### MISE EN PRATIQUE
- 1) D'après le texte sur les restrictions d'entrée des Ukrainiens en Russie, quelle durée les interdictions d'entrée peuvent-elles atteindre ?
- 2) Relevez tous les points de passage de la frontière nommés dans le texte sur les restrictions d'entrée des Ukrainiens en Russie.
- 3) Prolongez le texte sur les restrictions d'entrée des Ukrainiens en Russie à partir de sa dernière phrase.

### EXTRAIT DE PAGE
· · · · ·
Le 14 juillet 2025, on a appris que les services frontaliers russes avaient commencé à prononcer des décisions d'interdiction d'entrée sur le territoire pour les citoyens ukrainiens ayant échoué aux contrôles à l'aéroport Cheremetievo de Moscou. Les interdictions d'entrée peuvent durer de 20 à 50 ans. Le refus d'entrée est généralement motivé par des données trouvées sur des téléphones indiquant des liens avec les Forces armées ukrainiennes (FAU), les services spéciaux ukrainiens, ou des déclarations négatives sur la Russie et ses actions dans le conflit. Une fois ces faits identifiés, les citoyens ukrainiens sont immédiatement expulsés et se voient imposer une interdiction d'entrée à long terme.
Depuis octobre 2023, la Russie restreint l'entrée des Ukrainiens en provenance de pays tiers, autorisant le passage des frontières uniquement par l'aéroport de Cheremetievo et, jusqu'à récemment, par le poste-frontière de Ludonka, à la frontière avec la Lettonie. Cependant, la Lettonie a fermé Ludonka et Pededze en raison des menaces à la sécurité nationale causées par l'augmentation du trafic de passagers consécutive aux restrictions russes, laissant Cheremetievo comme seul point d'entrée. Selon les autorités russes, ces mesures visent à garantir la sécurité.
· · · · ·
### DONNÉES FOURNIES

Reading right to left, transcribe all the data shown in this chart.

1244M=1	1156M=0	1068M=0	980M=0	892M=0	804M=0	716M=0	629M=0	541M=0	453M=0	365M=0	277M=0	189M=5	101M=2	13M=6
· · · · ·
### RÉPONSES ATTENDUES
- 1) De 20 à 50 ans.

- 2)
- L'aéroport de Cheremetievo
- Le poste-frontière de Ludonka
- Pededze

- 3)
Les citoyens ukrainiens qui se voient refuser l'entrée sur le territoire ne sont pas immédiatement informés de cette interdiction, et les informations à ce sujet ne sont disponibles que plusieurs mois plus tard dans les bases de données du FSB ou du ministère biélorusse de l'Intérieur. Ces interdictions s'appliquent également à la Biélorussie grâce à la synchronisation des bases de données. Les contrôles à Cheremetievo comprennent des recherches téléphoniques détaillées, des questionnaires et des interrogatoires pouvant durer plusieurs heures.